Yes. The Cookie Variable type reads a named browser cookie. Enter the cookie name exactly as it is set — cookie names are case-sensitive. The variable returns the raw cookie value as a string. Use it for first-party cookies set by your application or CMP, such as consent preferences or session identifiers. If the cookie does not exist, the variable returns undefined.
What is a Lookup Table variable in GTM?
A Lookup Table variable maps an input value to a corresponding output value. You define an input variable (such as {{Page Path}}), a table of input→output pairs, and an optional default output. When the variable is evaluated, GTM looks up the current input value in the table and returns the matching output. The most common use is page-type classification: map specific URL paths to labels like product_detail, cart, or homepage and send that label as a page_type parameter with every event.
How do I debug GTM variables?
Open GTM's Preview mode (click Preview in the top-right corner of your container).
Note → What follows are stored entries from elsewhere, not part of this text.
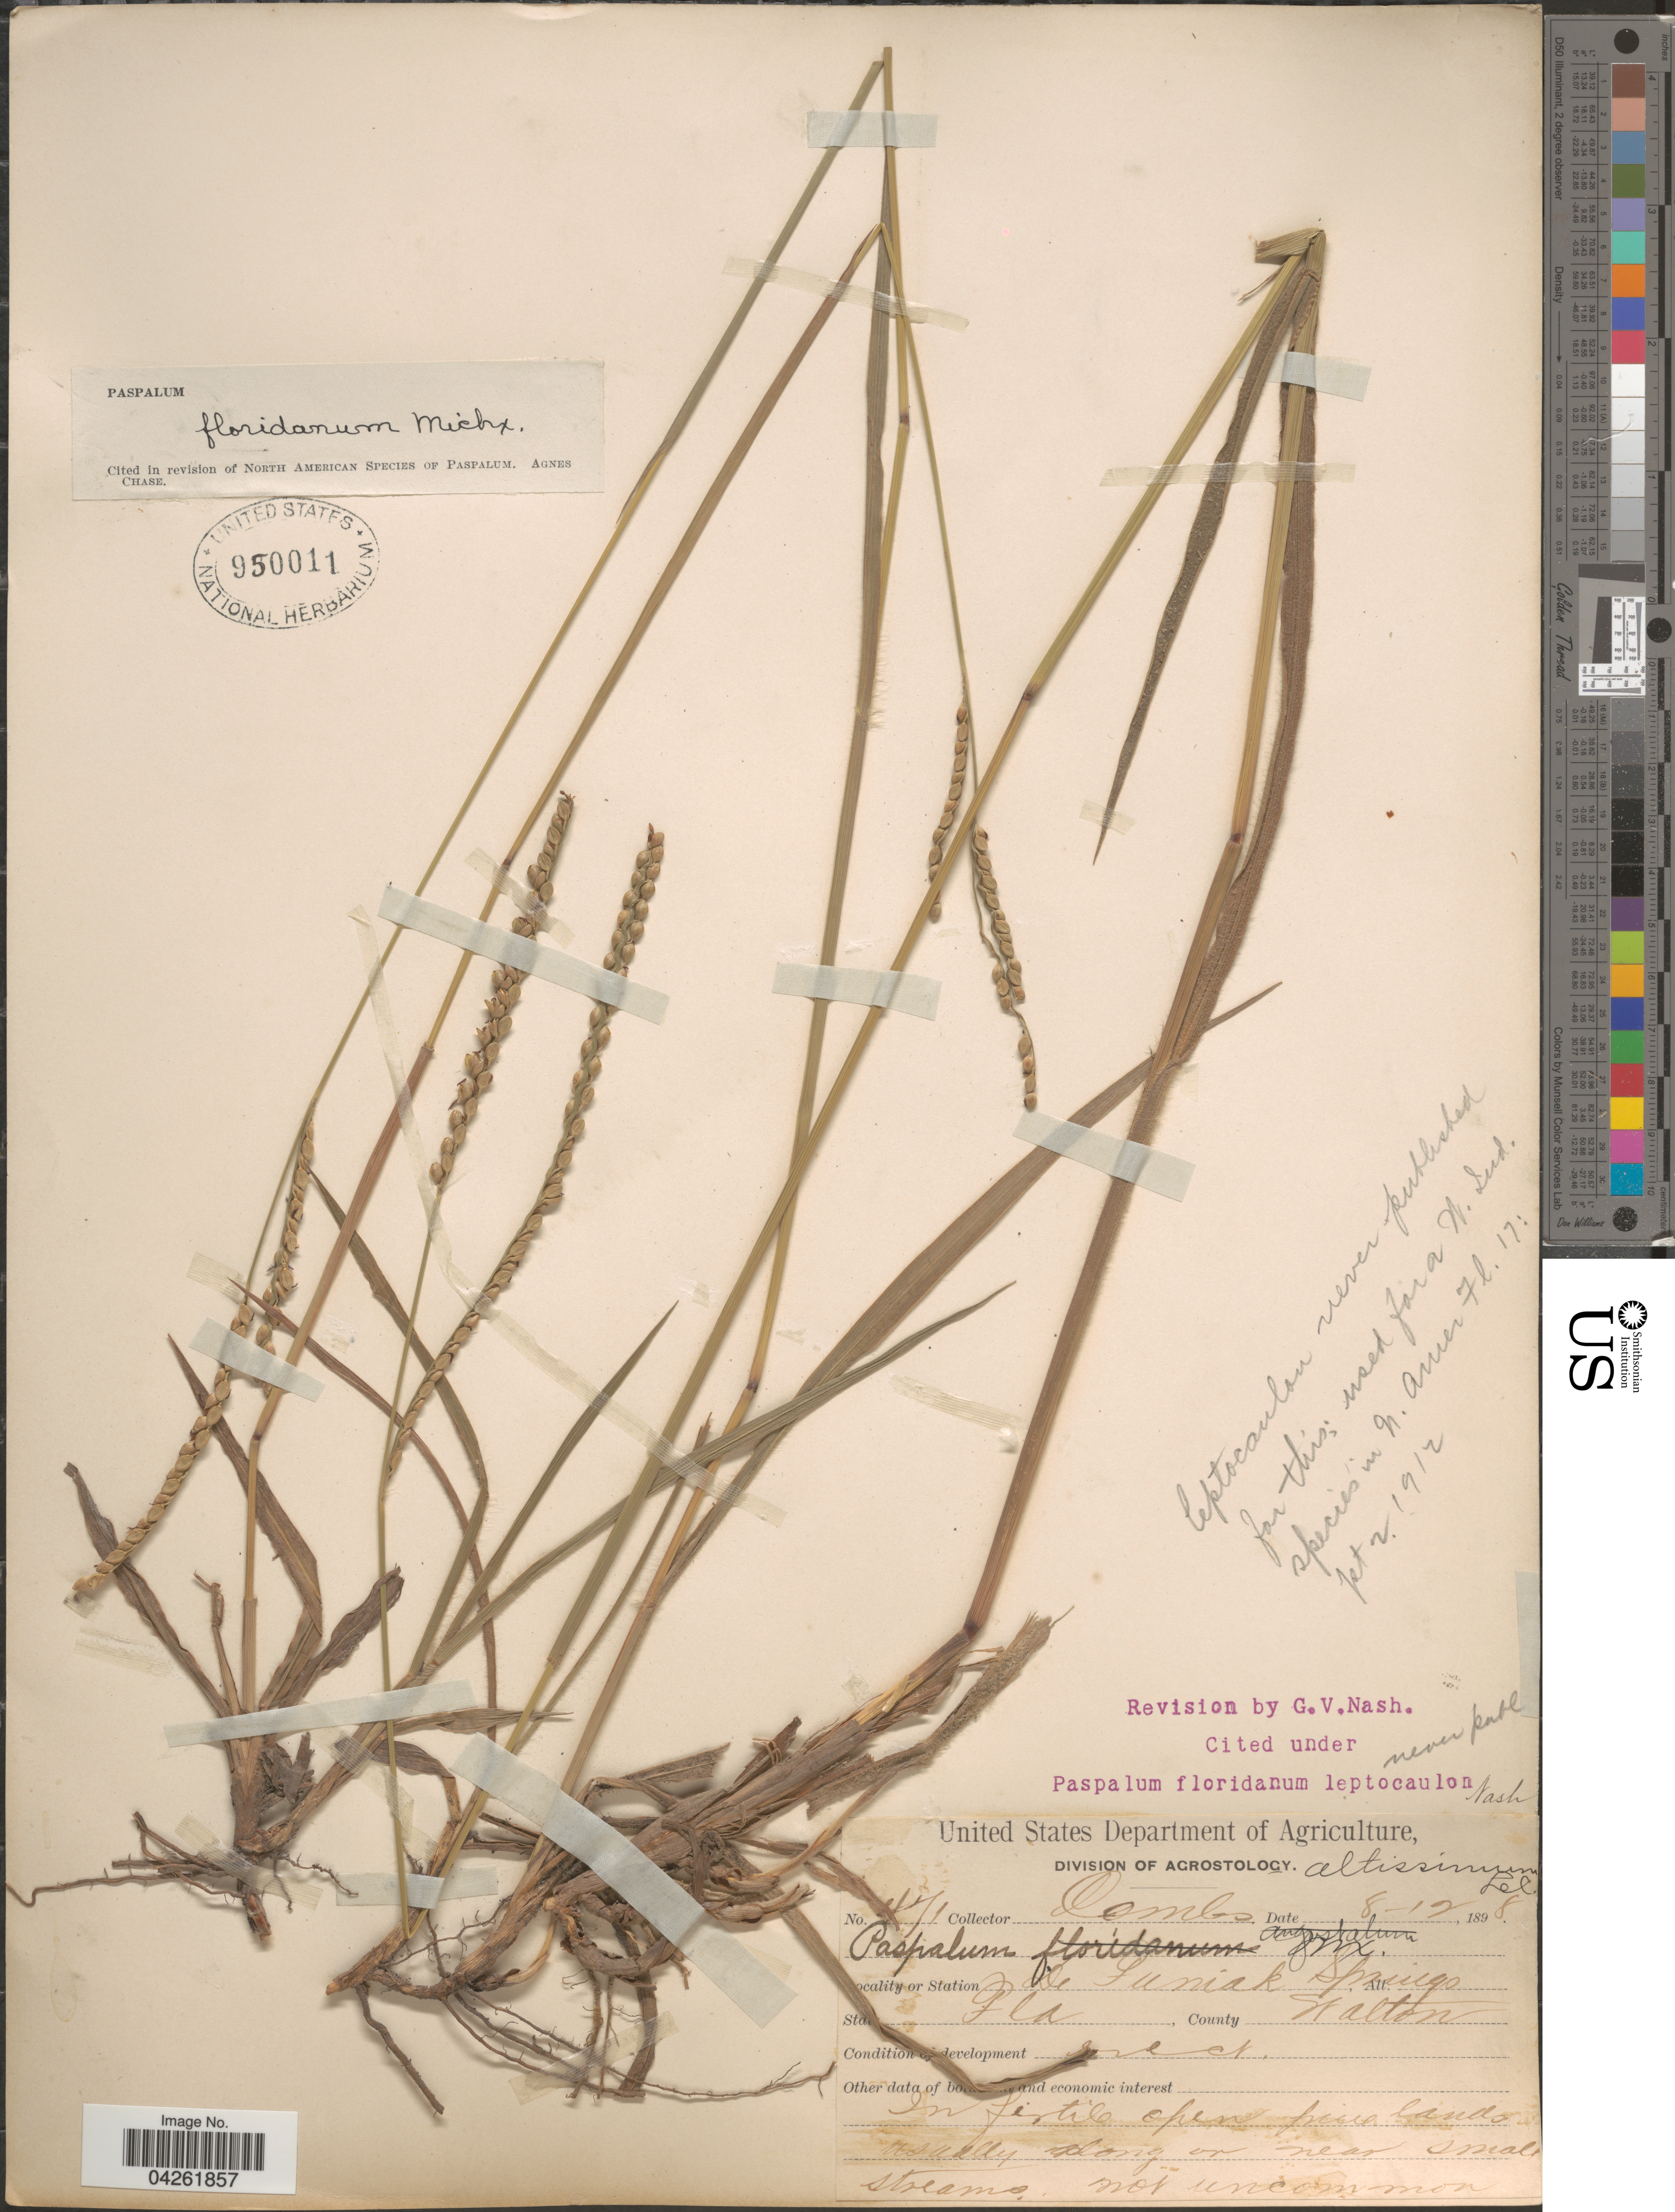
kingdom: Plantae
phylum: Tracheophyta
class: Liliopsida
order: Poales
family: Poaceae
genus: Paspalum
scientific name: Paspalum floridanum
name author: Michx.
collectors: -. Combs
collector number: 471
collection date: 1898-08-12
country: United States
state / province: Florida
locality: De Funiak Springs. County Walton.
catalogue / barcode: US 950011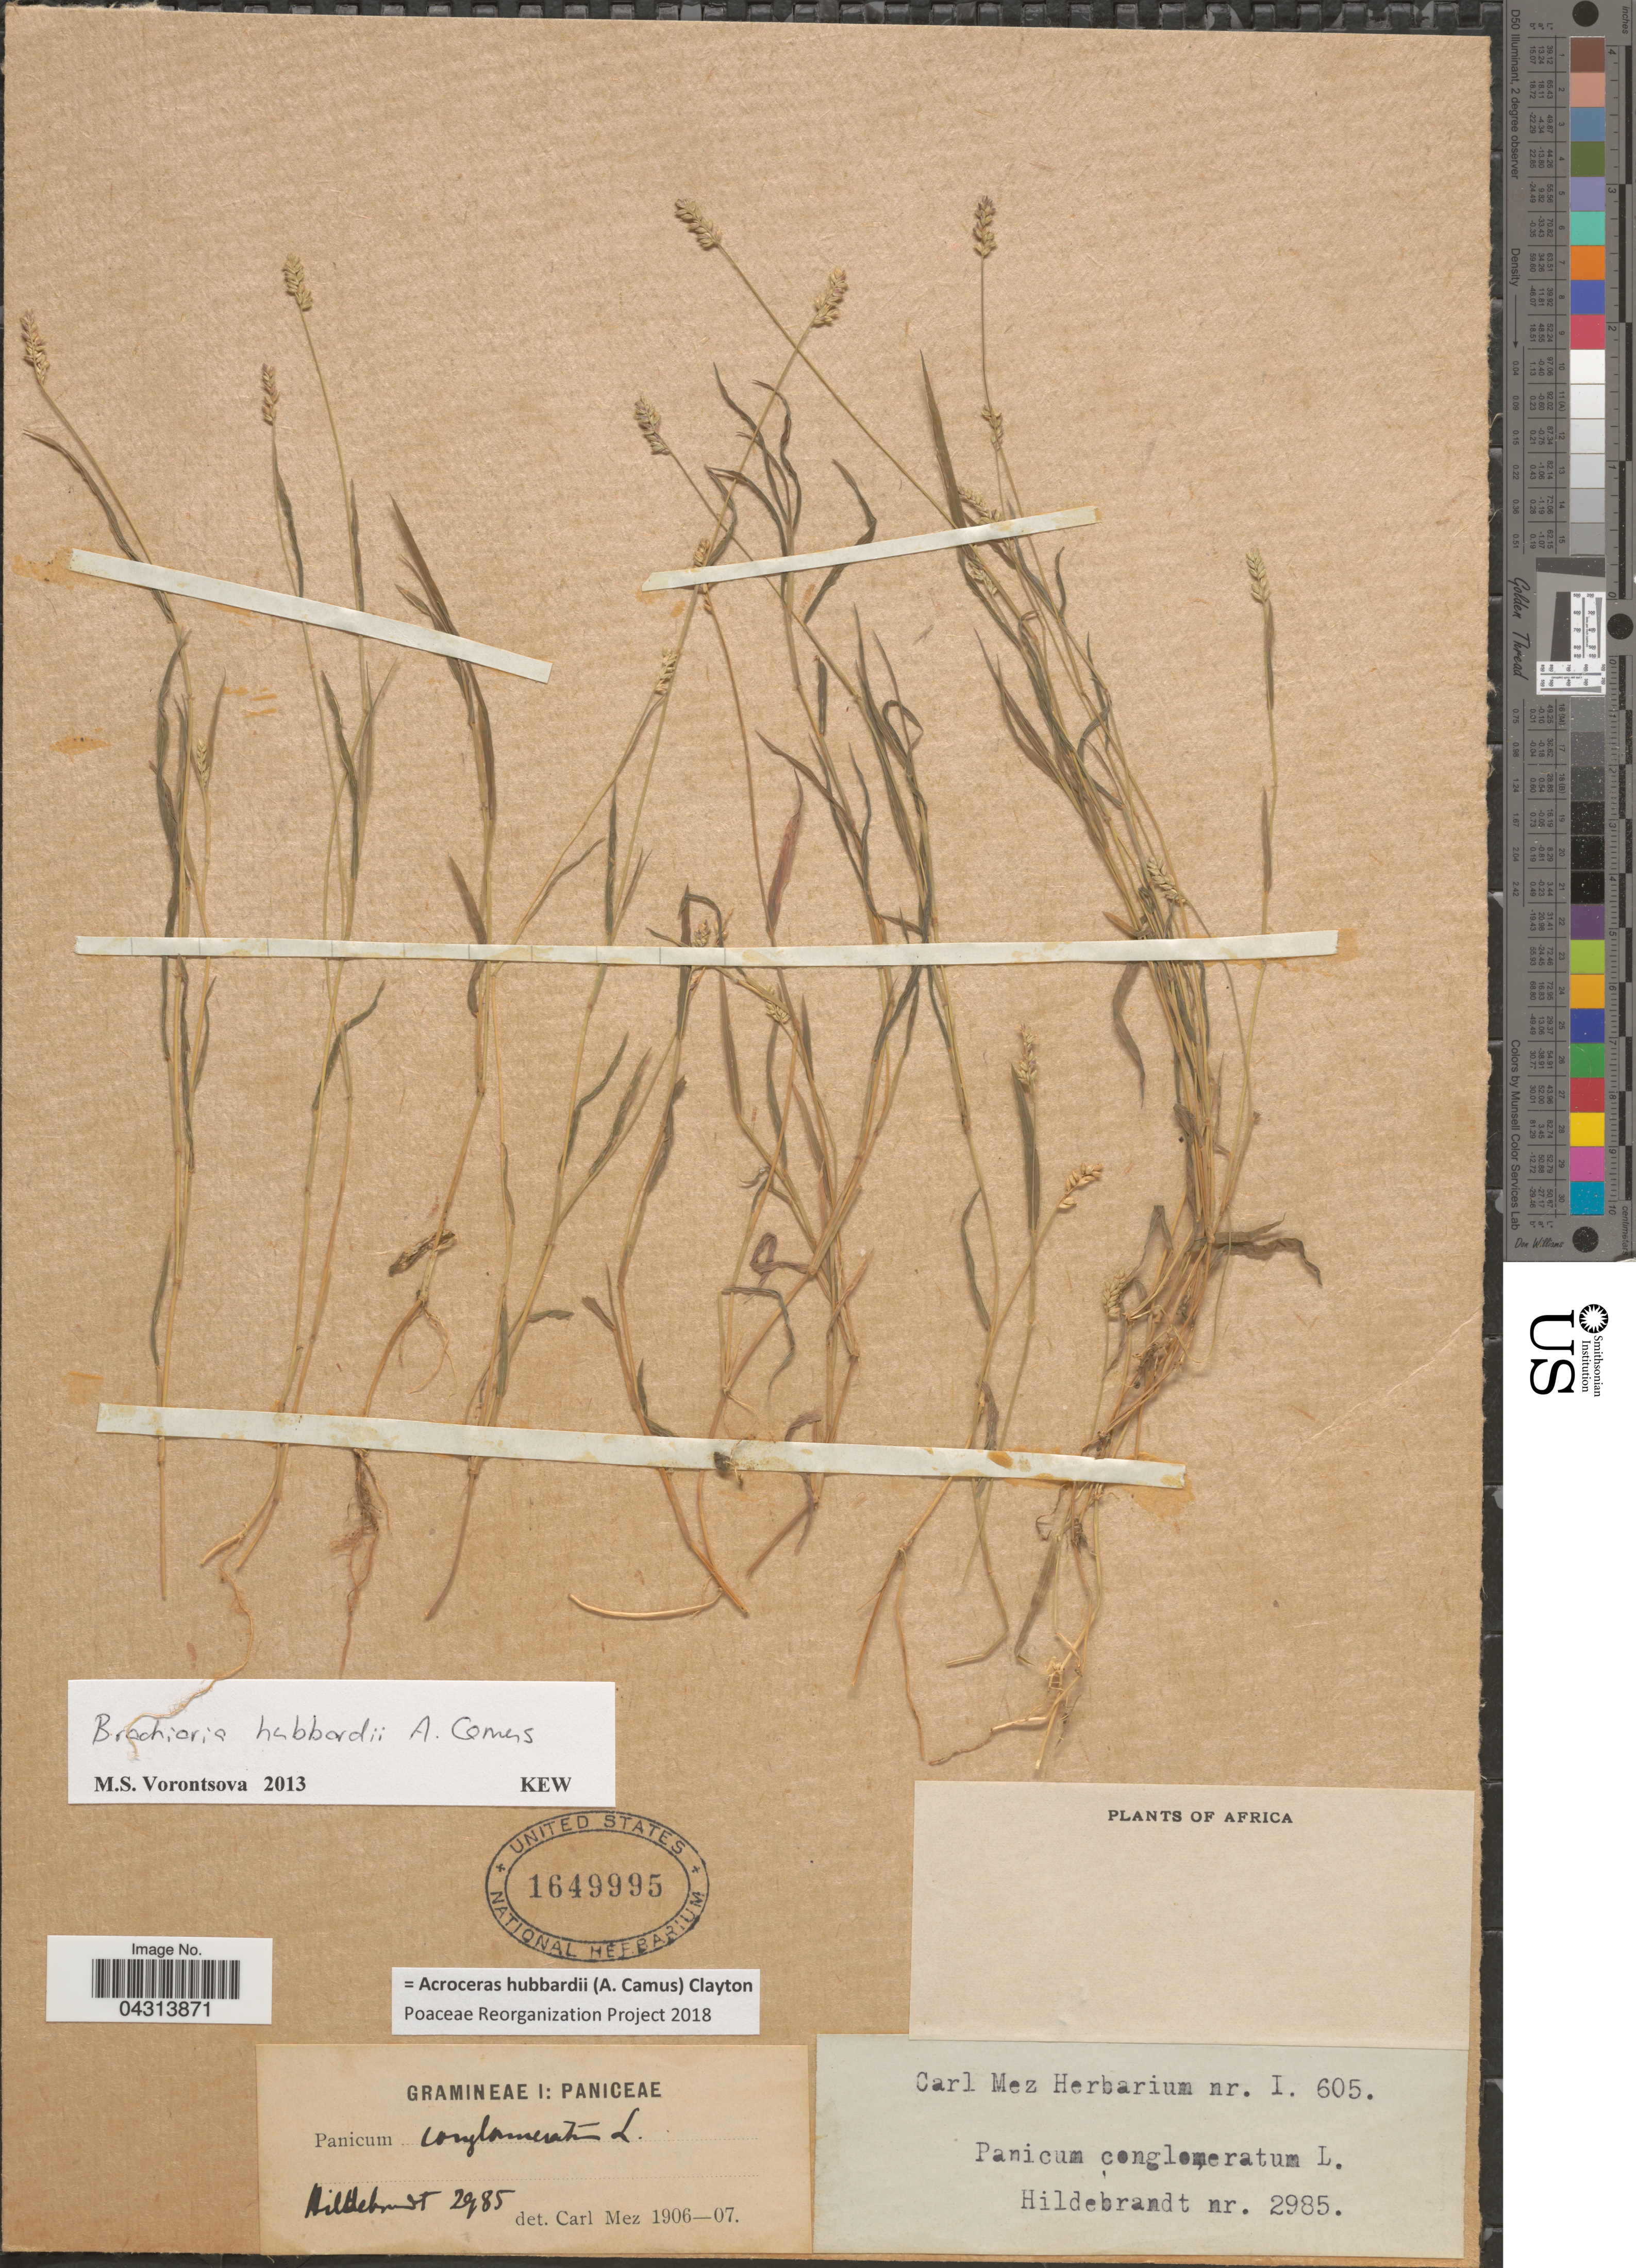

Load the page you want to debug — Preview mode injects the GTM debug interface. In the debug panel, click any event in the left-hand event list. In the right panel, click the Variables tab. Every variable in your container is listed with the value it held at the moment that event fired. Variables showing undefined have a configuration problem — either the key path is wrong (Data Layer Variable), the DOM element does not exist (JavaScript Variable), the query parameter is absent (URL Variable), or the cookie is not set (Cookie Variable). Fix the configuration, refresh Preview, and verify the variable resolves correctly before publishing.